Miguel Pardeza Pichardo (born 8 February 1965) is a Spanish retired professional footballer who played as a forward.

He was part of Real Madrid's generation of footballers known as La Quinta del Buitre, but spent the better part of his career at Real Zaragoza. After retiring as a player, he returned to his first club in directorial capacities.

Having appeared in 325 La Liga matches over 13 seasons (81 goals scored), Pardeza was part of the Spain squad at the 1990 World Cup.

Club career

Born in La Palma del Condado, Province of Huelva, Pardeza was a youth system graduate at Real Madrid, making his first-team debut during the 1983–84 season. After a loan at Real Zaragoza he returned, helping with 25 games and five goals to the side's 1987 national league conquest.

With the 1987–88 campaign already underway, Pardeza signed a permanent five-year contract with Zaragoza, going on to become one of the Aragonese team's most prominent members as an attacking player with skills, vision and netting ability (he scored in double figures in four seasons). In 1994–95 he netted 11 La Liga goals, while also helping them to that season's UEFA Cup Winners' Cup against Arsenal.

After a quick spell with Mexico's Puebla FC, where he rejoined former Zaragoza teammate Francisco Higuera, Pardeza retired in 1999 at age 34. In June 2002, he became technical director of former side Zaragoza and, seven years later, he rejoined first club Real Madrid in the same capacity, following Florentino Pérez's return as president.

International career
After playing at youth and Olympic level, Pardeza earned five caps for Spain. He made his debut on 11 October 1989 in a 2–2 draw against Hungary in Budapest for the 1990 FIFA World Cup qualifiers, and his last appearance came in the finals in Italy on 21 June 1990, as he appeared two minutes in the 2–1 victory over Belgium.

+ + + +

▶ [To do] Can you quote the Miguel Pardeza biography word for word, starting with "Born in La Palma" and going on through "national league conquest."? Answer from the Miguel Pardeza biography above and nothing else.

▶ [Contour annotation records]
+ + + +

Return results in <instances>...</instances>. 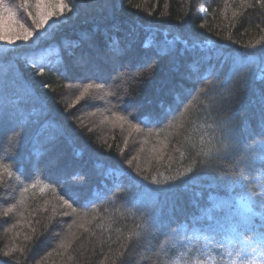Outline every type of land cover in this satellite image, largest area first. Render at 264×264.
I'll return each instance as SVG.
<instances>
[{"label": "trees", "instance_id": "1", "mask_svg": "<svg viewBox=\"0 0 264 264\" xmlns=\"http://www.w3.org/2000/svg\"><path fill=\"white\" fill-rule=\"evenodd\" d=\"M64 2L37 29L33 1L4 0L33 35L0 41V157L22 181L0 186V264H155L239 245L264 213L248 223L260 188L236 175L264 143V7ZM86 83L106 88L77 99Z\"/></svg>", "mask_w": 264, "mask_h": 264}, {"label": "snow or ice", "instance_id": "2", "mask_svg": "<svg viewBox=\"0 0 264 264\" xmlns=\"http://www.w3.org/2000/svg\"><path fill=\"white\" fill-rule=\"evenodd\" d=\"M241 2L245 3L246 0H241ZM257 2L264 7V0H257ZM27 3L28 0H24V4L27 5ZM32 7L36 10V17H33V24L38 29L43 27L48 22L49 18L55 14L51 10L45 11L46 9L54 7L59 9L61 12L65 9L72 11L73 5L65 3L64 0H59V2L55 4H51L50 0H34ZM198 11L204 13L207 12V8L201 5L198 8ZM28 15L31 17L32 13L29 12ZM149 15H151V12H149ZM32 35L33 31L17 19V12L12 7L4 3V0H0V41H4L9 45H14L19 40L27 42ZM256 43L259 44L260 41H257ZM245 47L255 48L256 44L245 45ZM127 73L129 74L130 79H135V77H138L141 74V66L137 65L134 70L128 69ZM41 74H43L42 69ZM124 75L125 72L122 71L117 78L119 79ZM240 78L241 81L246 84L247 76L245 70L243 69H241ZM105 88L106 86L103 84L86 83L83 85L77 99L83 98L86 94L93 90L99 91L104 90ZM200 91H204V89L201 88ZM105 95L111 96L115 95V93L110 90H106ZM119 119L127 123L132 130L140 131V129L135 124L128 121L126 117L121 116ZM15 136L18 137L19 133H15ZM183 155L184 154L181 153V156ZM257 163L259 164V169L264 170V143L261 144L258 159H253L246 163L245 167L248 169V174L245 175L243 168L239 173H236L237 178L245 186L248 185L249 179L251 178L260 188V191L253 190L249 194V203L247 205L249 224H253L254 217L258 215L255 209H264V171L257 172ZM188 171L191 172L192 169L189 168ZM13 177H15L17 182H22L20 175H17L16 171L13 170L12 165L8 164L2 157H0V186L4 184L5 179L11 180ZM38 183H40L39 180L25 187L23 191L27 192L29 187L35 188ZM152 183L155 184L156 180L153 179ZM47 188H49V185H44L41 191H44ZM52 191L55 192V189L53 188ZM57 199L62 198L58 196ZM62 202L66 207H72L67 200H62ZM14 208L15 205H12L4 214L7 215L8 212H11ZM73 211H75V209H73ZM259 215L261 219L259 228L257 229L253 226L251 227L250 232L243 233L241 243L239 245L233 244L231 248H226L222 243L217 242L219 248L217 257H213L212 254L206 250L208 246L204 245L203 248L196 250L193 255L188 256L186 259L183 258L184 253H181L180 256L175 259L158 260L155 264H210V262L211 264H264V213H260ZM93 219H95V217H93ZM141 235L142 233H133V235L129 236L128 239H133V236L138 238ZM124 247H127V245H124ZM185 247L188 251H192V246L190 244L185 245ZM161 248H163V245H161ZM4 255L7 256L8 253H4ZM120 255L123 256V253H120ZM157 256H160V253H157ZM226 257L230 259H226Z\"/></svg>", "mask_w": 264, "mask_h": 264}, {"label": "rangeland", "instance_id": "3", "mask_svg": "<svg viewBox=\"0 0 264 264\" xmlns=\"http://www.w3.org/2000/svg\"><path fill=\"white\" fill-rule=\"evenodd\" d=\"M28 1H33L34 2V0H28ZM58 2V0H50V3L51 4H55V3H57ZM54 8V7H53ZM53 8H50V9H48V10H51V9H53ZM237 206L240 208V210L241 211H244V204H243V202L242 201H237Z\"/></svg>", "mask_w": 264, "mask_h": 264}]
</instances>
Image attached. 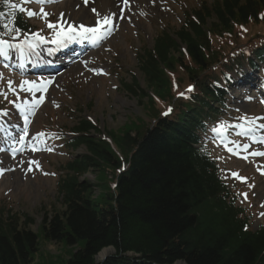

+ + + +

▶ [Output of the task]
Born in La Palma del Condado, Province of Huelva, Pardeza was a youth system graduate at Real Madrid, making his first-team debut during the 1983–84 season. After a loan at Real Zaragoza he returned, helping with 25 games and five goals to the side's 1987 national league conquest.